跳至主要内容

Use data workflows

Data workflows using the API and Python SDK

To learn and manage Data workflows using API, see API specifications.

For more information about Data workflows using Python, visit Cognite Python SDK documentation.

Access capabilities

To add the necessary capabilities for data workflows, see assign capabilities.

You can assign a workflow to a dataset during workflow creation. All read or write operations on the workflow or related resources (versions, executions, tasks, and triggers) require access to this data set.

Run data workflows

You can trigger a workflow execution by invoking the API's /run endpoint, providing a workflowExternalId and version.

Authenticate a workflow

To start a workflow run, you require a nonce, a temporary token that is used for authentication when the workflow triggers the processes defined by its tasks. A nonce can be retrieved from the Sessions API when creating a session. The session will be created behind the scenes when triggering a workflow when using the Python SDK.

Input data and metadata

You can provide custom input data to the workflow execution and refer to it in the workflow tasks using references. Input data is limited to 100KB in size, meaning it's not intended to pass large amounts of data to the workflow. In such cases, the recommendation is to use the data stores in CDF itself and have the tasks in the workflow read from and write to these.

A workflow execution can also have custom, application-specific metadata.

Other concepts

Task input and output

Each task will receive the task definition as input during execution. Depending on the type, a task returns a different set of outputs.

  • Transformation tasks return the jobId of the transformation job in CDF.

  • Function tasks return the callId, id, and response of the Function in CDF. See Functions for more information.

  • Simulation tasks return the runId, outputs, logs, and statusMessage of the simulation run in CDF.

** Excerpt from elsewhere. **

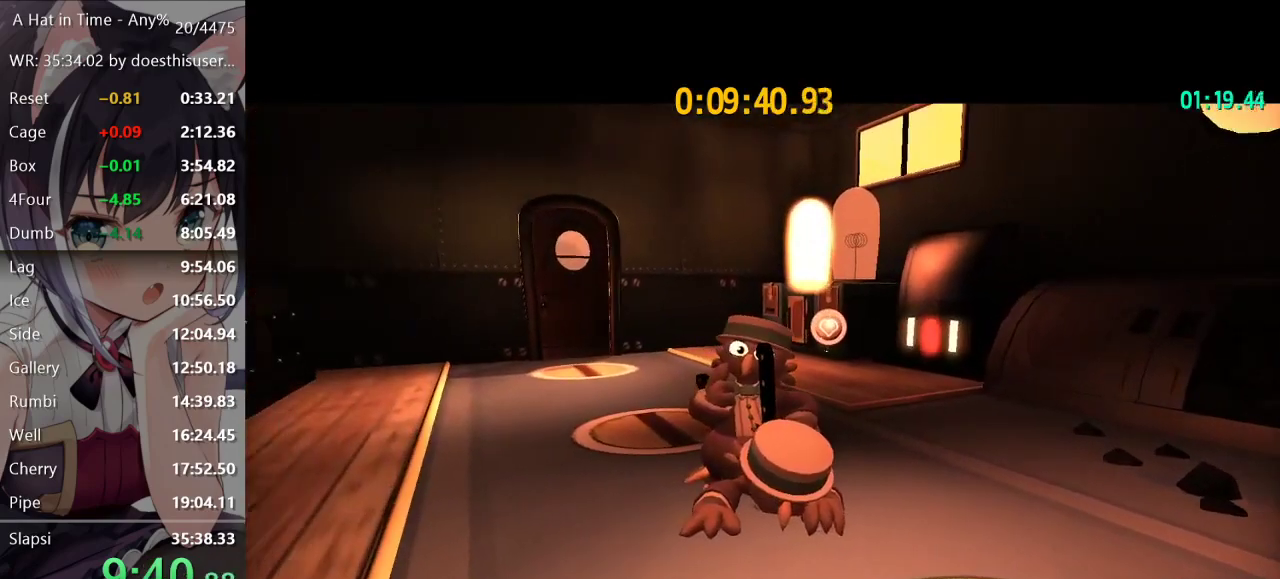
{"buttons": ["SELECT"], "left_stick": "center", "right_stick": "center", "events": []}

  • CDF tasks return the statusCode and response (body).

小心

Secrets as input to workflows and tasks Some tasks in a workflow may require access to secrets or other confidential information, such as client credentials, during execution. Data workflows currently do not support secure storage of such secrets as input to workflows or tasks. For such cases, the recommended solution is to leverage the capabilities for secure storage of secrets in Cognite Functions, combined with a Function task in the workflow. For more information, see Functions.

References

When specifying task properties in the workflow definition, you can use static values (strings) or references (expressions). A Reference is an expression that dynamically injects input to a task during execution. Use references to reference the workflow's input or the input or output of a previous task in the workflow.

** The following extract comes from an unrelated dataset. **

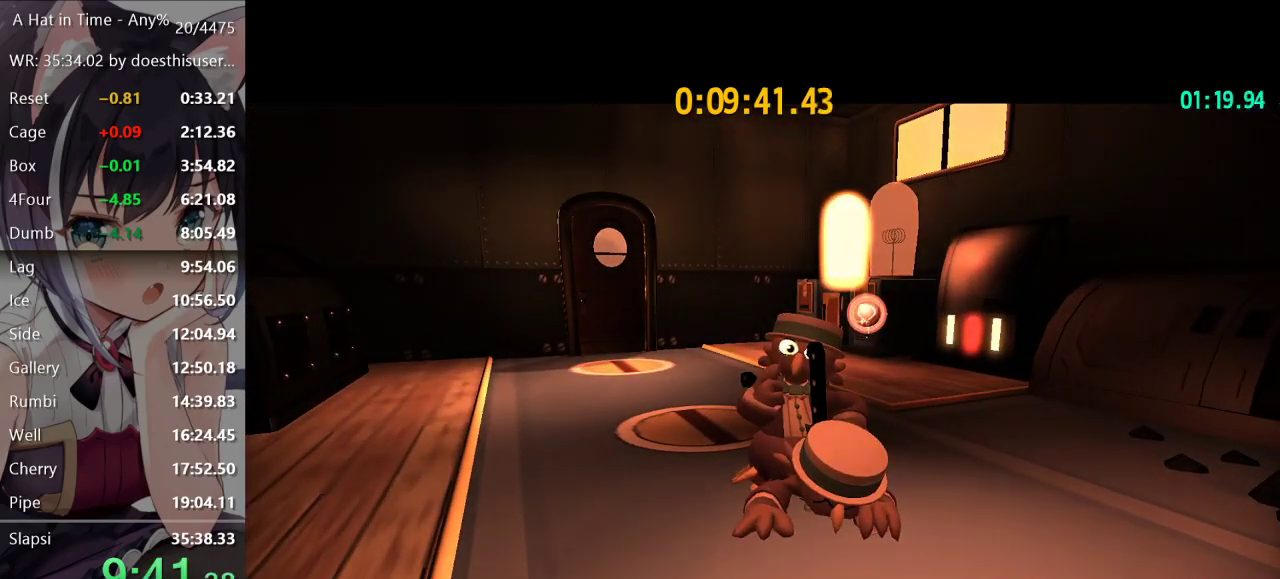
{"buttons": ["SELECT"], "left_stick": "center", "right_stick": "center", "events": []}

Note: The injected value must be valid in the context of the parameter the reference is used for.

References must adhere to the format ${prefix.jsonPath}, a JSON Path preceded by a prefix. The valid prefixes are:

  • <taskExternalId>.output
  • <taskExternalId>.input
  • workflow.input

The jsonPath refers to the path of a key in the JSON object defined by the prefix.

For instance, a task output reference could look like ${myTaskExternalId.output.someKey}, or a workflow input reference like this ${workflow.input.myKey}.